POPDG: Popular 3D Dance Generation with PopDanceSet

Zhenye Luo,Min Ren,Xuecai Hu,Yongzhen Huang,Li Yao
2024-05-06
Abstract:Generating dances that are both lifelike and well-aligned with music continues to be a challenging task in the cross-modal domain. This paper introduces PopDanceSet, the first dataset tailored to the preferences of young audiences, enabling the generation of aesthetically oriented dances. And it surpasses the AIST++ dataset in music genre diversity and the intricacy and depth of dance movements. Moreover, the proposed POPDG model within the iDDPM framework enhances dance diversity and, through the Space Augmentation Algorithm, strengthens spatial physical connections between human body joints, ensuring that increased diversity does not compromise generation quality. A streamlined Alignment Module is also designed to improve the temporal alignment between dance and music. Extensive experiments show that POPDG achieves SOTA results on two datasets. Furthermore, the paper also expands on current evaluation metrics. The dataset and code are available at
Sound,Audio and Speech Processing
What problem does this paper attempt to address?

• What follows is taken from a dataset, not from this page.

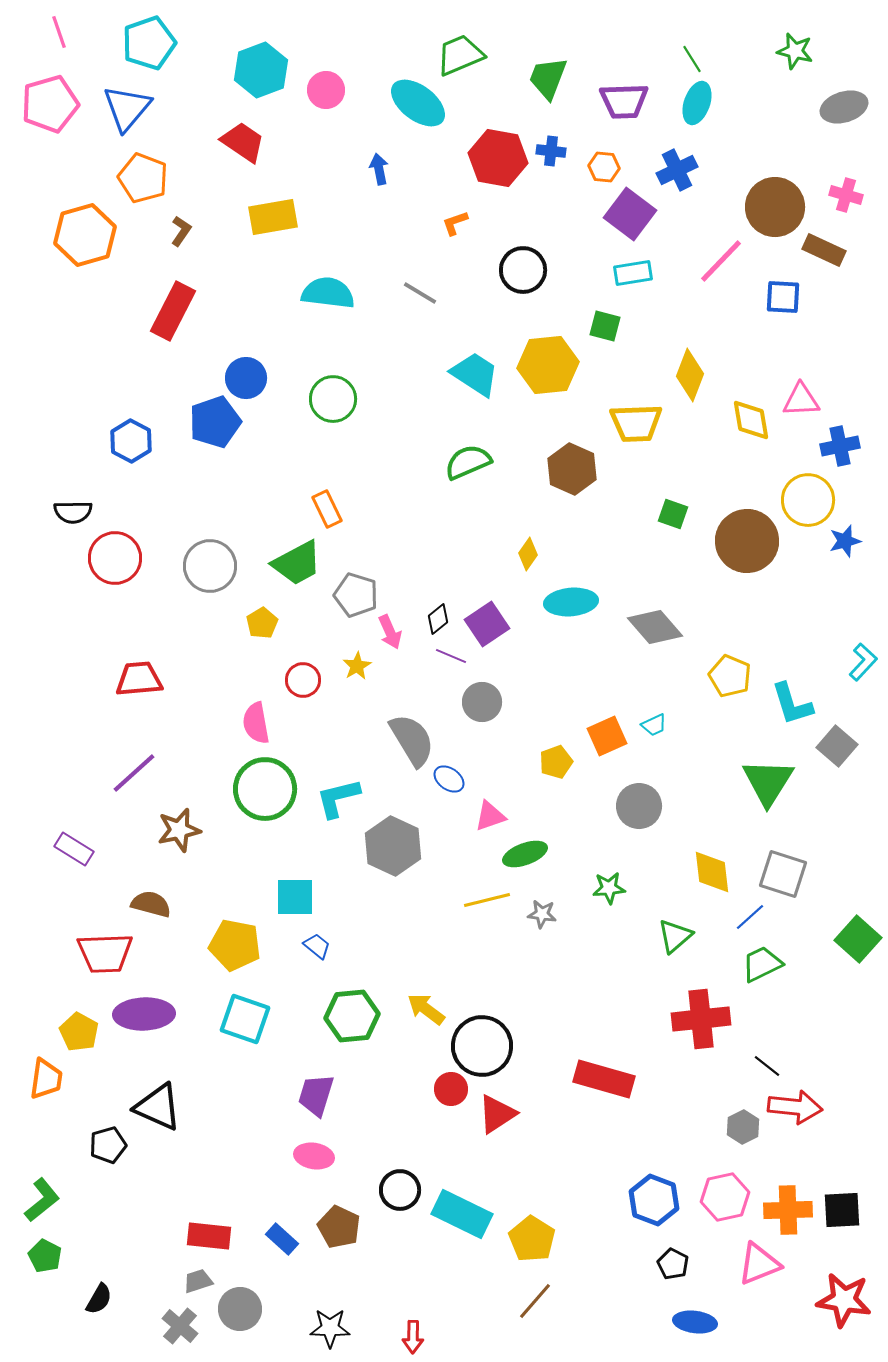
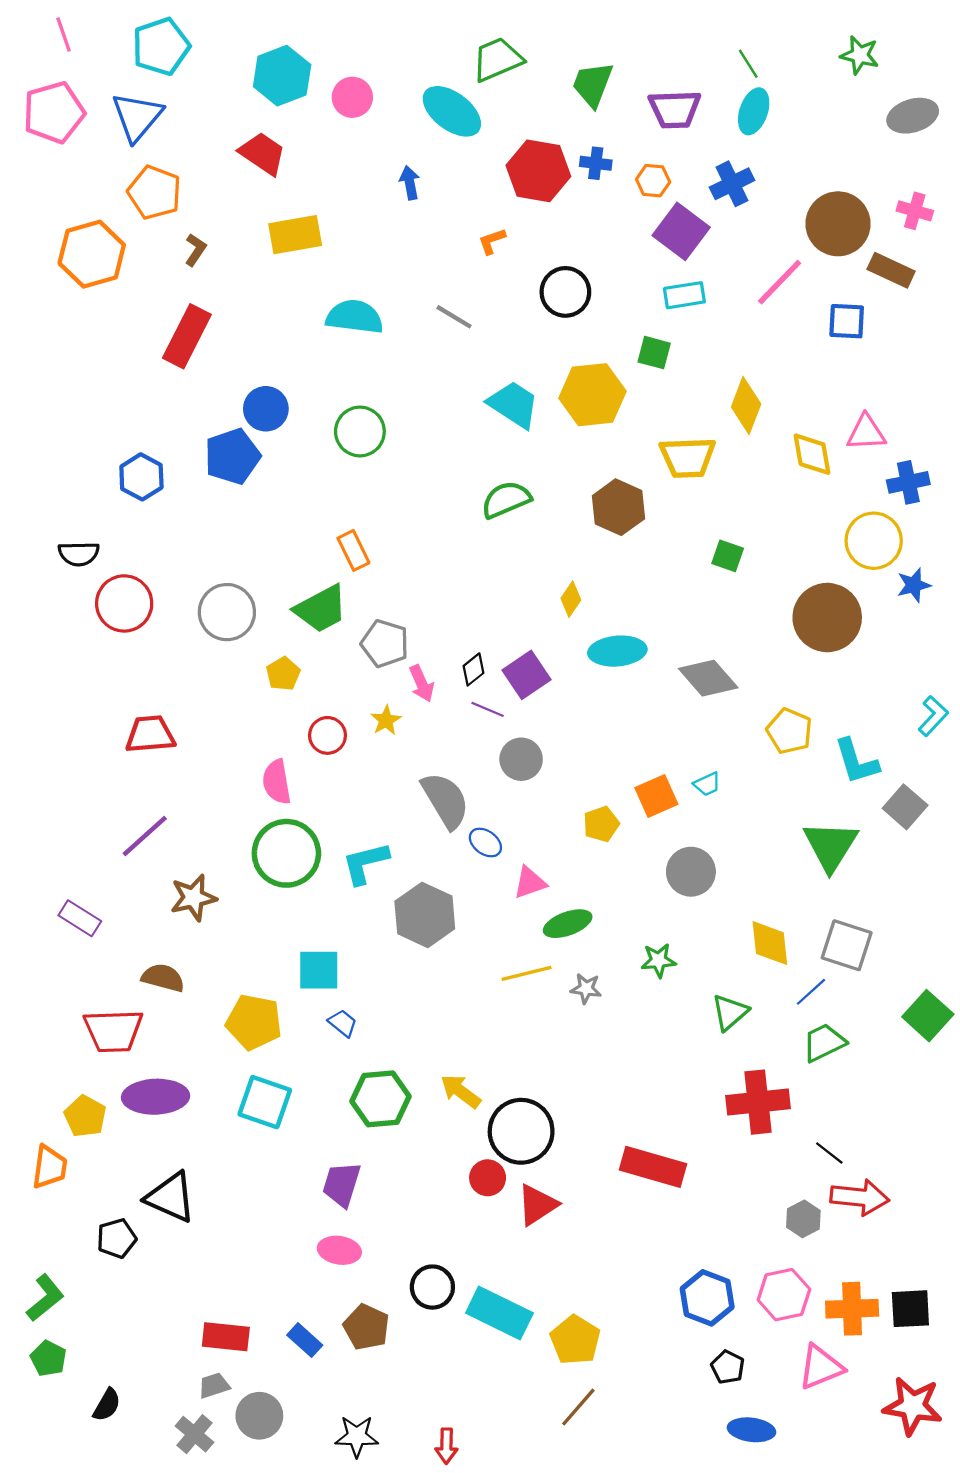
brown circle: (747, 541) -> (827, 618), moved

The problem that this paper attempts to solve is to generate dances that are both realistic and highly aligned with music, which has always been a challenging task in the cross - modal field. Specifically: 1. **Limitations of existing datasets**: Although the existing AIST++ dataset contains a large amount of data, it is deficient in the diversity of dance and music types, the complexity and depth of dance movements, especially lacking dance content for the aesthetic preferences of young audiences. 2. **Deficiencies of generation models**: - Previous generation models mainly focused on the temporal alignment of music and dance, but ignored the spatial physical connections between human joints. - Many models have problems in the complexity of training steps, the stability of generation, and diversity. - The existing evaluation metrics are not comprehensive enough for music - driven dance generation tasks and cannot reasonably evaluate the quality and diversity of generated dances. To solve these problems, the paper makes two main contributions: 1. **Constructing the PopDanceSet dataset**: - PopDanceSet is the first dataset specifically for the aesthetics of young audiences, covering a wider range of dance and music types and enhancing the diversity and complexity of dance movements. - The dataset screens dance videos that meet popular aesthetics through a popularity function, ensuring the high quality and consistency of the data. 2. **Proposing the POPDG model**: - POPDG is based on the improved Denoising Diffusion Probability Model (iDDPM). By introducing the Space Augmentation Algorithm, it strengthens the spatial physical connections between human joints, ensuring that the generated dances do not sacrifice quality while increasing diversity. - A simplified Alignment Module is designed to encode the spatio - temporal features of music and dance, significantly improving the rhythmic synchronization between them. Through these improvements, POPDG achieves state - of - the - art results on two datasets and extends the existing evaluation metrics, making the evaluation of dance generation more comprehensive and objective.